REQUIREMENT: The entries below must be copied exactly as they are.

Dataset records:
+ + + + +

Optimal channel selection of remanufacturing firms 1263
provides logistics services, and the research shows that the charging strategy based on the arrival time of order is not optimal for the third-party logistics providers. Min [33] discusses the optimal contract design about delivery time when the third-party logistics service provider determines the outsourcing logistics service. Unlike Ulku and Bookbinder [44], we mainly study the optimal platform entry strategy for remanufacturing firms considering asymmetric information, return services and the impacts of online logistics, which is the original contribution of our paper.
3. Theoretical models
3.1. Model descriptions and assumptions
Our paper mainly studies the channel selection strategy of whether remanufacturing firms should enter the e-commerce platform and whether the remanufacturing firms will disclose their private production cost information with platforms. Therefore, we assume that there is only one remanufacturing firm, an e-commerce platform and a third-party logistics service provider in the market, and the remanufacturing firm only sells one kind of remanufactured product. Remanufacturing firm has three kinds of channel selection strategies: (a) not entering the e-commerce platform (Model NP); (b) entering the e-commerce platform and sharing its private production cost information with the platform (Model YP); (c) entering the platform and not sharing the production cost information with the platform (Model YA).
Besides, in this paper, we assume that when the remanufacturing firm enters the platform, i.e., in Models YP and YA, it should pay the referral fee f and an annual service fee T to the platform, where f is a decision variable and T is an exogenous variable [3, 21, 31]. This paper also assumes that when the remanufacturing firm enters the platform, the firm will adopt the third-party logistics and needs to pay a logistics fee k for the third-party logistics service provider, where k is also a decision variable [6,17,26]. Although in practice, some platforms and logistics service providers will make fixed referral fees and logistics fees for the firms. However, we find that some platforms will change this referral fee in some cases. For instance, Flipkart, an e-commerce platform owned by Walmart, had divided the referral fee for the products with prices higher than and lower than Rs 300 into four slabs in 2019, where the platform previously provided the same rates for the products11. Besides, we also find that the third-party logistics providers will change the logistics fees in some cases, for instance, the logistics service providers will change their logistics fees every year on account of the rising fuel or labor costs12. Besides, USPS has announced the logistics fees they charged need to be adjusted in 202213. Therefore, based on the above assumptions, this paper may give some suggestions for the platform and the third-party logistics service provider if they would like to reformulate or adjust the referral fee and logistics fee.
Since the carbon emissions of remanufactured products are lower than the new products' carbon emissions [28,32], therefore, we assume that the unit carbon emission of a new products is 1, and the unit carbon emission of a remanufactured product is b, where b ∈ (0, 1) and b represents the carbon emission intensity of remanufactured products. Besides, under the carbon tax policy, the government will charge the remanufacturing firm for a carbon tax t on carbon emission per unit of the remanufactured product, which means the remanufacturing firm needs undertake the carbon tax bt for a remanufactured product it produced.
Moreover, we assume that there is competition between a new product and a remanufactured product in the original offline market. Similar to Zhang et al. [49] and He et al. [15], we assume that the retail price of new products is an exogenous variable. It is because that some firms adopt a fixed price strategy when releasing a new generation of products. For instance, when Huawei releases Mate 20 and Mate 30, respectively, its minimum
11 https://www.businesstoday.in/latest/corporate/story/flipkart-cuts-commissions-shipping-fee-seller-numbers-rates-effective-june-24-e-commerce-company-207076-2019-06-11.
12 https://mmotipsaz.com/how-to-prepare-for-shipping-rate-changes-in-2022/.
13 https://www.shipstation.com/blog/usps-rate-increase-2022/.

+ + + + +

EXERCISE ANSWER:
Optimal channel selection of remanufacturing firms 1263
provides logistics services, and the research shows that the charging strategy based on the arrival time of order is not optimal for the third-party logistics providers. Min [33] discusses the optimal contract design about delivery time when the third-party logistics service provider determines the outsourcing logistics service. Unlike Ulku and Bookbinder [44], we mainly study the optimal platform entry strategy for remanufacturing firms considering asymmetric information, return services and the impacts of online logistics, which is the original contribution of our paper.
3. Theoretical models
3.1. Model descriptions and assumptions
Our paper mainly studies the channel selection strategy of whether remanufacturing firms should enter the e-commerce platform and whether the remanufacturing firms will disclose their private production cost information with platforms. Therefore, we assume that there is only one remanufacturing firm, an e-commerce platform and a third-party logistics service provider in the market, and the remanufacturing firm only sells one kind of remanufactured product. Remanufacturing firm has three kinds of channel selection strategies: (a) not entering the e-commerce platform (Model NP); (b) entering the e-commerce platform and sharing its private production cost information with the platform (Model YP); (c) entering the platform and not sharing the production cost information with the platform (Model YA).
Besides, in this paper, we assume that when the remanufacturing firm enters the platform, i.e., in Models YP and YA, it should pay the referral fee f and an annual service fee T to the platform, where f is a decision variable and T is an exogenous variable [3, 21, 31]. This paper also assumes that when the remanufacturing firm enters the platform, the firm will adopt the third-party logistics and needs to pay a logistics fee k for the third-party logistics service provider, where k is also a decision variable [6,17,26]. Although in practice, some platforms and logistics service providers will make fixed referral fees and logistics fees for the firms. However, we find that some platforms will change this referral fee in some cases. For instance, Flipkart, an e-commerce platform owned by Walmart, had divided the referral fee for the products with prices higher than and lower than Rs 300 into four slabs in 2019, where the platform previously provided the same rates for the products11. Besides, we also find that the third-party logistics providers will change the logistics fees in some cases, for instance, the logistics service providers will change their logistics fees every year on account of the rising fuel or labor costs12. Besides, USPS has announced the logistics fees they charged need to be adjusted in 202213. Therefore, based on the above assumptions, this paper may give some suggestions for the platform and the third-party logistics service provider if they would like to reformulate or adjust the referral fee and logistics fee.
Since the carbon emissions of remanufactured products are lower than the new products' carbon emissions [28,32], therefore, we assume that the unit carbon emission of a new products is 1, and the unit carbon emission of a remanufactured product is b, where b ∈ (0, 1) and b represents the carbon emission intensity of remanufactured products. Besides, under the carbon tax policy, the government will charge the remanufacturing firm for a carbon tax t on carbon emission per unit of the remanufactured product, which means the remanufacturing firm needs undertake the carbon tax bt for a remanufactured product it produced.
Moreover, we assume that there is competition between a new product and a remanufactured product in the original offline market. Similar to Zhang et al. [49] and He et al. [15], we assume that the retail price of new products is an exogenous variable. It is because that some firms adopt a fixed price strategy when releasing a new generation of products. For instance, when Huawei releases Mate 20 and Mate 30, respectively, its minimum
11 https://www.businesstoday.in/latest/corporate/story/flipkart-cuts-commissions-shipping-fee-seller-numbers-rates-effective-june-24-e-commerce-company-207076-2019-06-11.
12 https://mmotipsaz.com/how-to-prepare-for-shipping-rate-changes-in-2022/.
13 https://www.shipstation.com/blog/usps-rate-increase-2022/.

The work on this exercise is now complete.